→ Directive
Reproduce the records from their first line through the line containing "latitude: -16.6840", replacing "city" with "town" and changing nothing else. Omit the pictures.

Dataset items:
+-------+

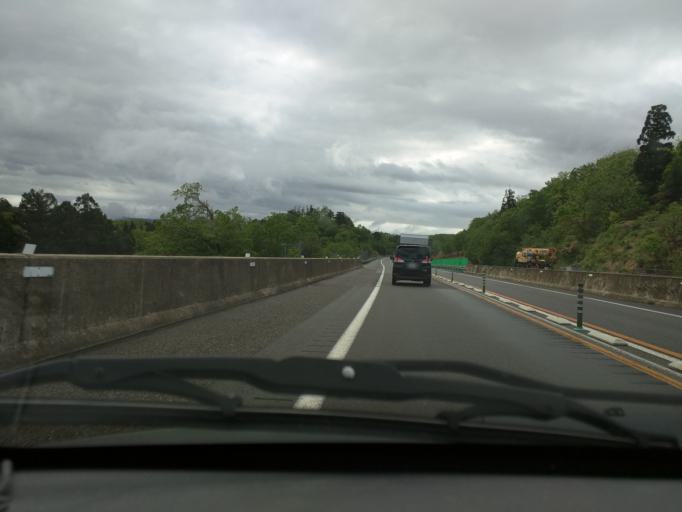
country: JP
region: Niigata
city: Joetsu
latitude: 37.1193
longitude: 138.2149
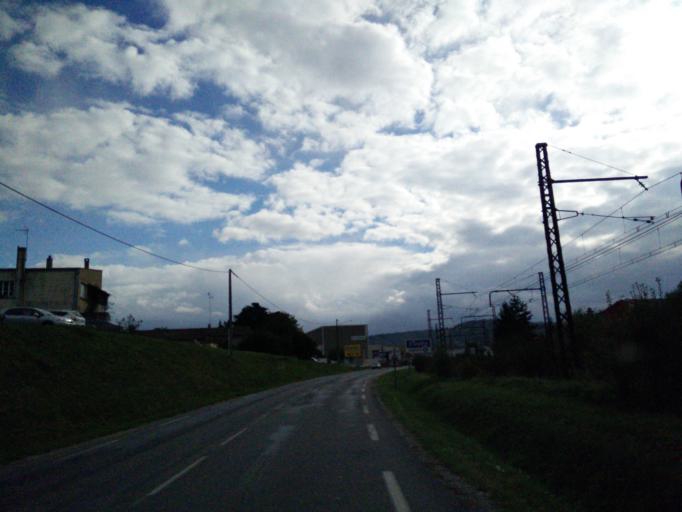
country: FR
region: Midi-Pyrenees
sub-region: Departement du Lot
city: Cahors
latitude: 44.4736
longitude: 1.4285
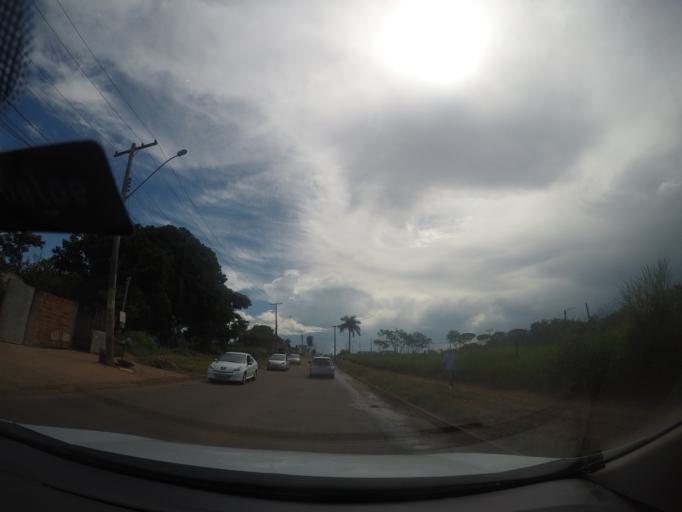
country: BR
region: Goias
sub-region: Goiania
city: Goiania
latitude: -16.6840
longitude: -49.3644
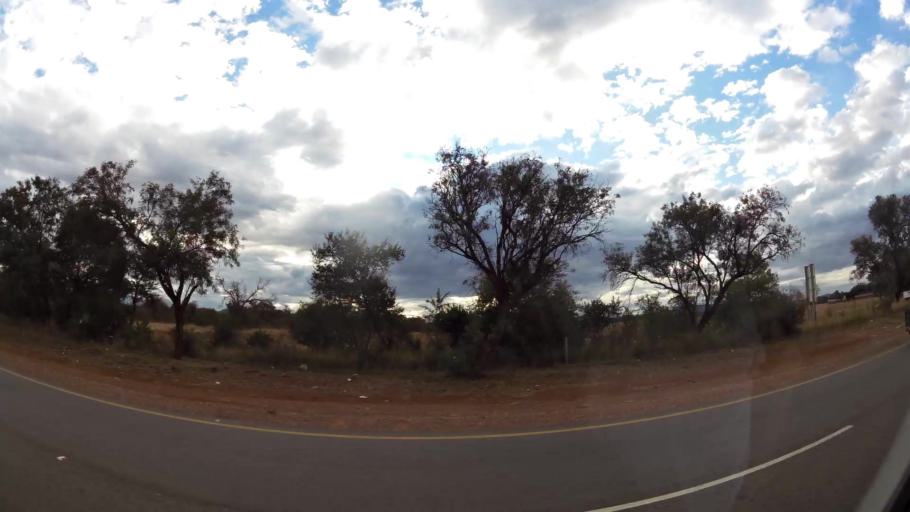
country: ZA
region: Limpopo
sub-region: Waterberg District Municipality
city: Modimolle
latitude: -24.5028
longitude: 28.7306
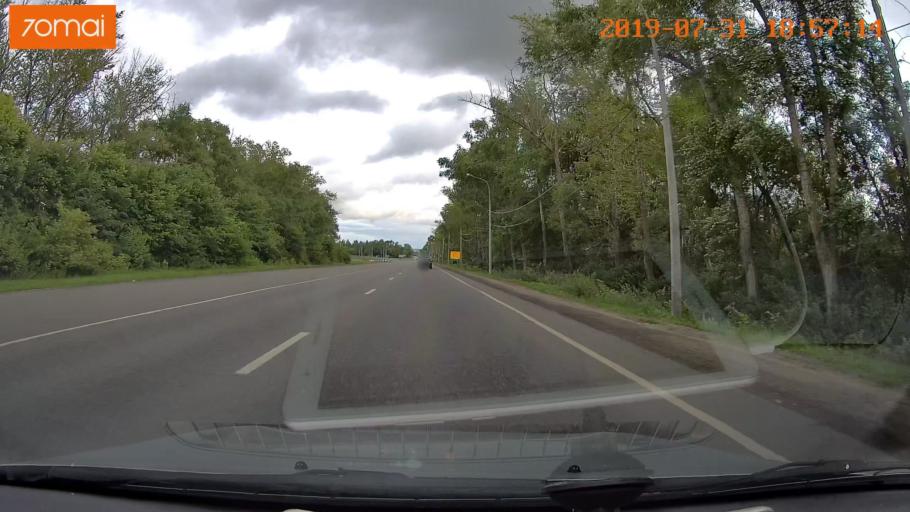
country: RU
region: Moskovskaya
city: Raduzhnyy
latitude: 55.1557
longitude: 38.6895
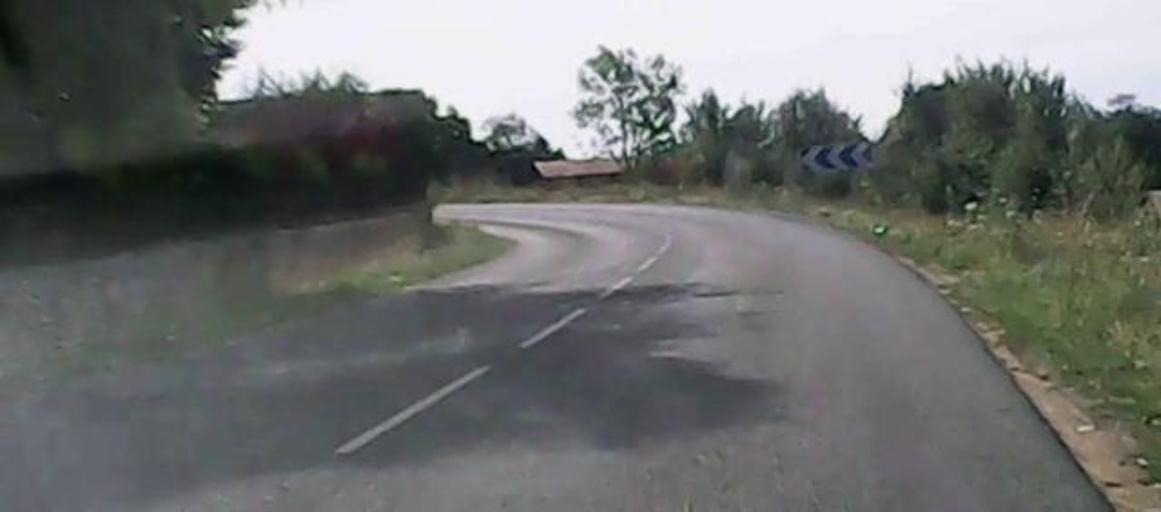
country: FR
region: Auvergne
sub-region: Departement de l'Allier
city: Saint-Yorre
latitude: 46.0625
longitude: 3.5023
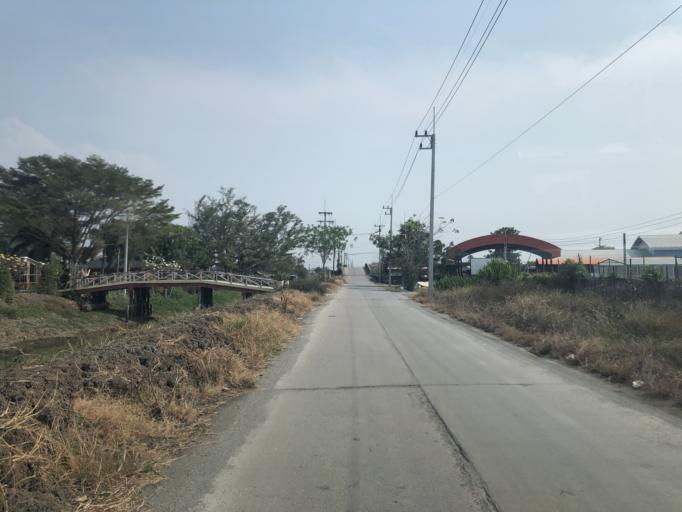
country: TH
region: Samut Prakan
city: Bang Bo
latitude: 13.5332
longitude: 100.9039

+-------+

→ In response
country: JP
region: Niigata
town: Joetsu
latitude: 37.1193
longitude: 138.2149
country: FR
region: Midi-Pyrenees
sub-region: Departement du Lot
town: Cahors
latitude: 44.4736
longitude: 1.4285
country: BR
region: Goias
sub-region: Goiania
town: Goiania
latitude: -16.6840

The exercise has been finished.